- THE INPUT:
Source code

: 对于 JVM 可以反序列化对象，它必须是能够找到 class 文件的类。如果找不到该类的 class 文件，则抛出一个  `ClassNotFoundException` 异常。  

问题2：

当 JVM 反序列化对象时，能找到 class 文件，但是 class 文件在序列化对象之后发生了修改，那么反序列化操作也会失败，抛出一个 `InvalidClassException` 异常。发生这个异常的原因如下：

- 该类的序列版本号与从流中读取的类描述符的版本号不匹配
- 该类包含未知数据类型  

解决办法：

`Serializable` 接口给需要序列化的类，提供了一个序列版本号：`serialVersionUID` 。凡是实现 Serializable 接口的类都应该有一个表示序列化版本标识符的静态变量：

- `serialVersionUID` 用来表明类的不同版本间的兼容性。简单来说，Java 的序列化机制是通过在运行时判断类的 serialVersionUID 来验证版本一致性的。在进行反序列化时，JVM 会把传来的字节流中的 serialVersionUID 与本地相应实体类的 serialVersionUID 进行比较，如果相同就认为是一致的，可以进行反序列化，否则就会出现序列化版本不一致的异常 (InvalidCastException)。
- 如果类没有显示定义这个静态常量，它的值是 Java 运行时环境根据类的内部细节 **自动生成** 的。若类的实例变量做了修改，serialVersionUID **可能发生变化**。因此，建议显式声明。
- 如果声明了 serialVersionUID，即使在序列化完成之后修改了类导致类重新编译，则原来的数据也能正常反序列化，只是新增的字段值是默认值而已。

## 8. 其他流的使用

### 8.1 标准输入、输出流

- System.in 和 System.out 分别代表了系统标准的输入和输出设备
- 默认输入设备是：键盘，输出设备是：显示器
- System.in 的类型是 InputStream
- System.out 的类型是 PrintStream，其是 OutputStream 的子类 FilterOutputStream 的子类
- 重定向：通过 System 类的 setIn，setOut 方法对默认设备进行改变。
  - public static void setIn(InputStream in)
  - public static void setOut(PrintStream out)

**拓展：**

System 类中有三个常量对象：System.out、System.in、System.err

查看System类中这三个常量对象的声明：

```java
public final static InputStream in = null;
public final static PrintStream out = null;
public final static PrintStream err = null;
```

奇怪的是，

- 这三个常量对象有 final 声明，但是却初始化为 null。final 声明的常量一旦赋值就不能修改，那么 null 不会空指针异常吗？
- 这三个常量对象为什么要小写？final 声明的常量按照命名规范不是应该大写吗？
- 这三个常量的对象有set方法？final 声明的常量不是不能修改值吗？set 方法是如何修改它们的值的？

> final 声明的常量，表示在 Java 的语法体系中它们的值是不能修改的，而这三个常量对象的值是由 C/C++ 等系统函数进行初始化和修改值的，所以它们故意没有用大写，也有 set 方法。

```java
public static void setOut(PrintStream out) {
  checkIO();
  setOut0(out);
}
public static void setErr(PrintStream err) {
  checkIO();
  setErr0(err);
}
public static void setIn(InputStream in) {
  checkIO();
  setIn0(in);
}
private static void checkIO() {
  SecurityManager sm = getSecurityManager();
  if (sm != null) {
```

* * *

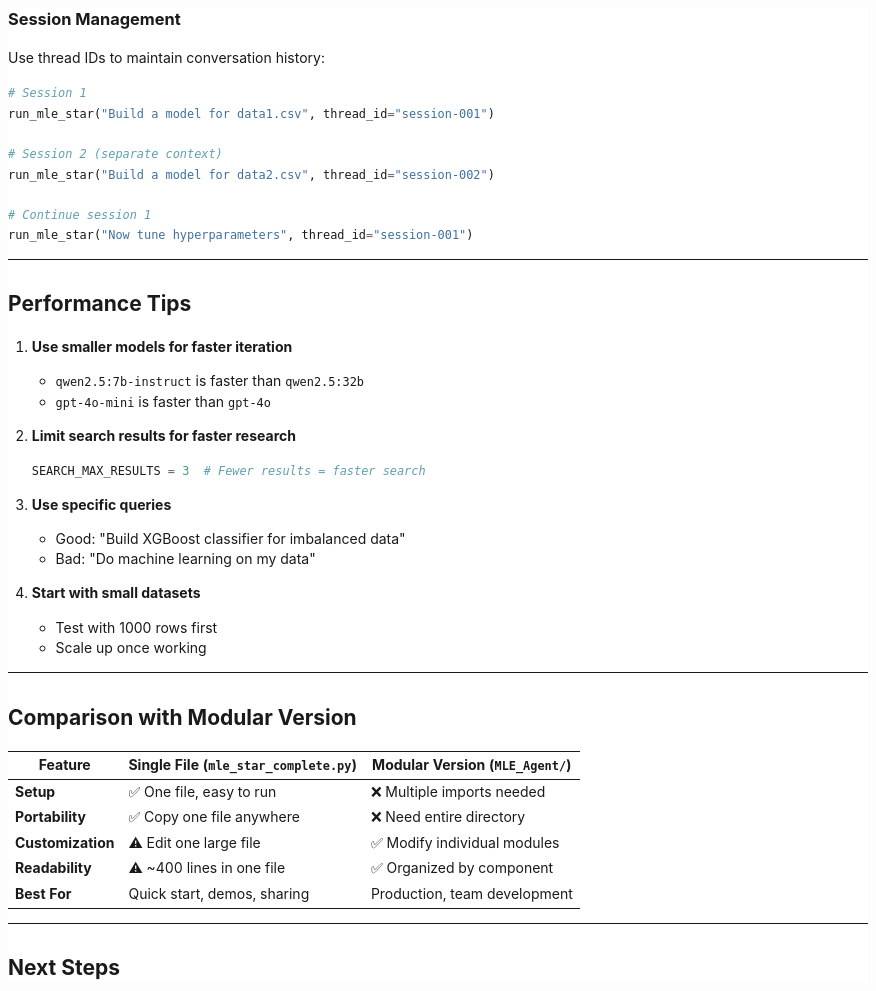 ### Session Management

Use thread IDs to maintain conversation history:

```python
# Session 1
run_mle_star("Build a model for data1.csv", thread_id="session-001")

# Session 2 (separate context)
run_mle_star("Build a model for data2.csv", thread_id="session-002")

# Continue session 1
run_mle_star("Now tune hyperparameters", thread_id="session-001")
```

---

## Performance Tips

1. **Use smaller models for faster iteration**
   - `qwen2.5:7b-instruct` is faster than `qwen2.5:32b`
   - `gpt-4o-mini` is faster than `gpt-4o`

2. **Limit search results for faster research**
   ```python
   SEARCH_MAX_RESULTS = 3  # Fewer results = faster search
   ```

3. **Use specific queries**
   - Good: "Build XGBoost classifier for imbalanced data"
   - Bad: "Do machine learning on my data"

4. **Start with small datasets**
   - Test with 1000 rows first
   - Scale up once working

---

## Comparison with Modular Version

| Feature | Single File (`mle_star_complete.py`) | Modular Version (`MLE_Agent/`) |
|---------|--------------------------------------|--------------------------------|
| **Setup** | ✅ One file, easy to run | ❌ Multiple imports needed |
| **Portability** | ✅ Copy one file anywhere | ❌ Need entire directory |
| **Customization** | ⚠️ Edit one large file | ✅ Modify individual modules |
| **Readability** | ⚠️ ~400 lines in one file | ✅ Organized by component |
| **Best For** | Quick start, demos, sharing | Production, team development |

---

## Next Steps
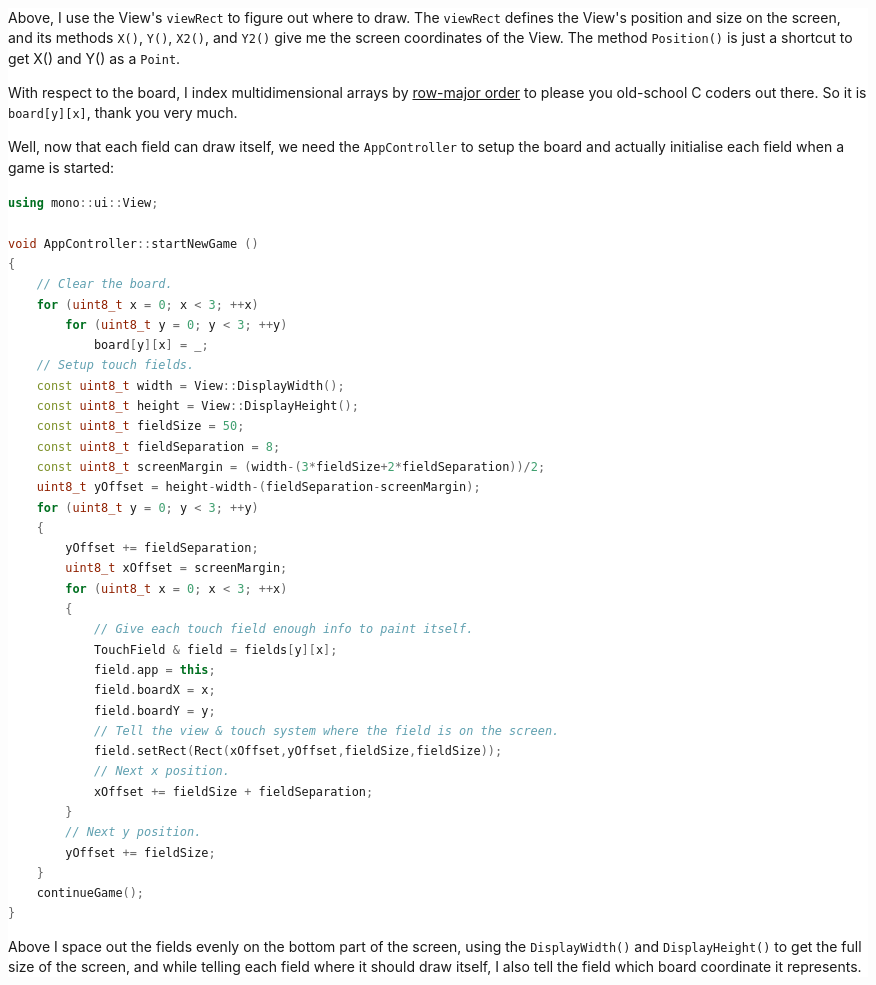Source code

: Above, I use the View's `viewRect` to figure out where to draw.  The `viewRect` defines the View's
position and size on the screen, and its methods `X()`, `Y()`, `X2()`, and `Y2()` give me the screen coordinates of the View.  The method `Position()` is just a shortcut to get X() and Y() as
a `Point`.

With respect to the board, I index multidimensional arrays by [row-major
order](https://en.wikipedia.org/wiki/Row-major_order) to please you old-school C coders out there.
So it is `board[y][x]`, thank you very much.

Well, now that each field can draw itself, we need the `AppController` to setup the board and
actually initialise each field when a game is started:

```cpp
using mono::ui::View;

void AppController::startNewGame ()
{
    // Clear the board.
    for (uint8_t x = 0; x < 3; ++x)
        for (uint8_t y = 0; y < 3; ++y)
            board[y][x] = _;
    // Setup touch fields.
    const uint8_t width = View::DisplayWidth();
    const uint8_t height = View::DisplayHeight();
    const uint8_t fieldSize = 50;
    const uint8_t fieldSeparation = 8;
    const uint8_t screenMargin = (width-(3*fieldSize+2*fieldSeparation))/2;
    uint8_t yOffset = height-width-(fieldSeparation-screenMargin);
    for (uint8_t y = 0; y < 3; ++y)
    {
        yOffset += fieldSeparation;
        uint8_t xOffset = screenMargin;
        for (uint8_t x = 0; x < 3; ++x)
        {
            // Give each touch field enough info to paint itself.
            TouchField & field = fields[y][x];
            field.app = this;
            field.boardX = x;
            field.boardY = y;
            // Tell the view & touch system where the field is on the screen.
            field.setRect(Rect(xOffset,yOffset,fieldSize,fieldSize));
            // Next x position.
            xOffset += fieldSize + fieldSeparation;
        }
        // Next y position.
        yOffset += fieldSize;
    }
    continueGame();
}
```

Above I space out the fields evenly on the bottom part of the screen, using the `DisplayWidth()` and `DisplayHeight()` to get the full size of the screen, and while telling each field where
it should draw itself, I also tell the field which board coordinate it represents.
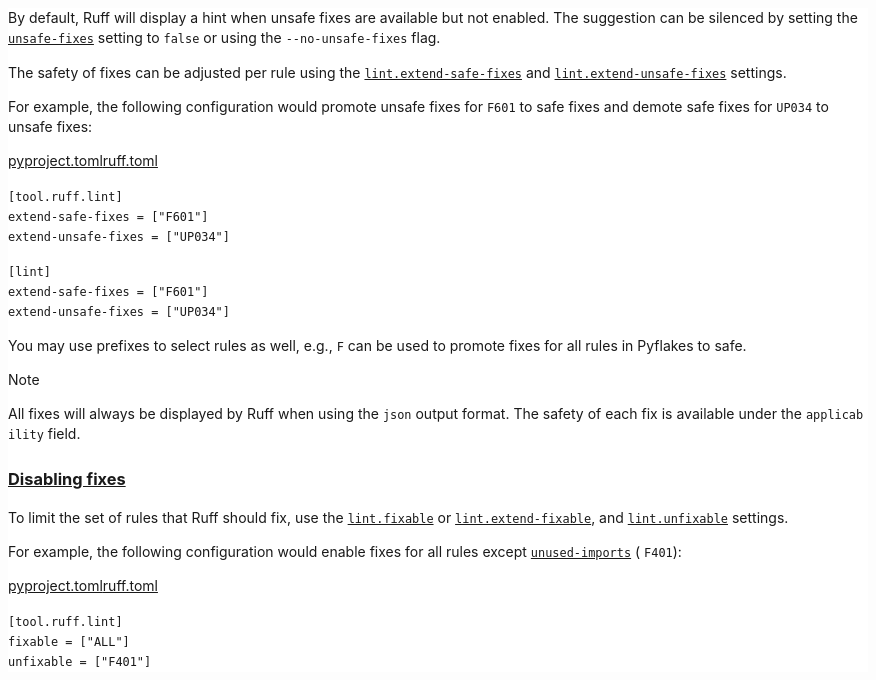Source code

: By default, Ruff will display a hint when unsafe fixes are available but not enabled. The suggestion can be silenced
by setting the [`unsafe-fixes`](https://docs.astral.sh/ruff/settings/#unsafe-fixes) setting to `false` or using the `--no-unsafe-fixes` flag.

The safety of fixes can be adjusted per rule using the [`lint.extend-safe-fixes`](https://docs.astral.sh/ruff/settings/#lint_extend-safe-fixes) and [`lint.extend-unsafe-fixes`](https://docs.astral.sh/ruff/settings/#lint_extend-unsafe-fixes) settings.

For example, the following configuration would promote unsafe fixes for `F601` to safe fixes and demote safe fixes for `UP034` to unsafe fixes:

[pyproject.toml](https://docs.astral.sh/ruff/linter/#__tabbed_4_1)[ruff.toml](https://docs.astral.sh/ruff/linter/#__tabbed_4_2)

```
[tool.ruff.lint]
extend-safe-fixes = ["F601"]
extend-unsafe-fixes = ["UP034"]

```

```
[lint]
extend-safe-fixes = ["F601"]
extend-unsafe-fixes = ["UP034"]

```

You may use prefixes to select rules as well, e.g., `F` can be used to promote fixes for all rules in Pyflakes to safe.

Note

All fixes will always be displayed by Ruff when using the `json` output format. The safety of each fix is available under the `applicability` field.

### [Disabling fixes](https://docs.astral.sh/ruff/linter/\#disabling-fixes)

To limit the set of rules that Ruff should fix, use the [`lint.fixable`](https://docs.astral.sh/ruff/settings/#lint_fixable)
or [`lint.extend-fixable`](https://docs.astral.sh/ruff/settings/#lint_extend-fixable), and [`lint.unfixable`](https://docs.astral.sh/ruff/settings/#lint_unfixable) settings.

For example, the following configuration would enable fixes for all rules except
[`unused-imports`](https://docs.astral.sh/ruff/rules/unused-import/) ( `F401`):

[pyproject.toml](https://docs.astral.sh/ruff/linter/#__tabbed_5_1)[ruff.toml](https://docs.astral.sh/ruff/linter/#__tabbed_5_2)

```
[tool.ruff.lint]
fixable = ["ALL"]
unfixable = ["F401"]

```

- EXERCISE DETAILS:
When the word "following" shows up in a line of the entries, report that line.

- ANSWER FOR THIS EXERCISE:
For example, the following configuration would promote unsafe fixes for `F601` to safe fixes and demote safe fixes for `UP034` to unsafe fixes:
For example, the following configuration would enable fixes for all rules except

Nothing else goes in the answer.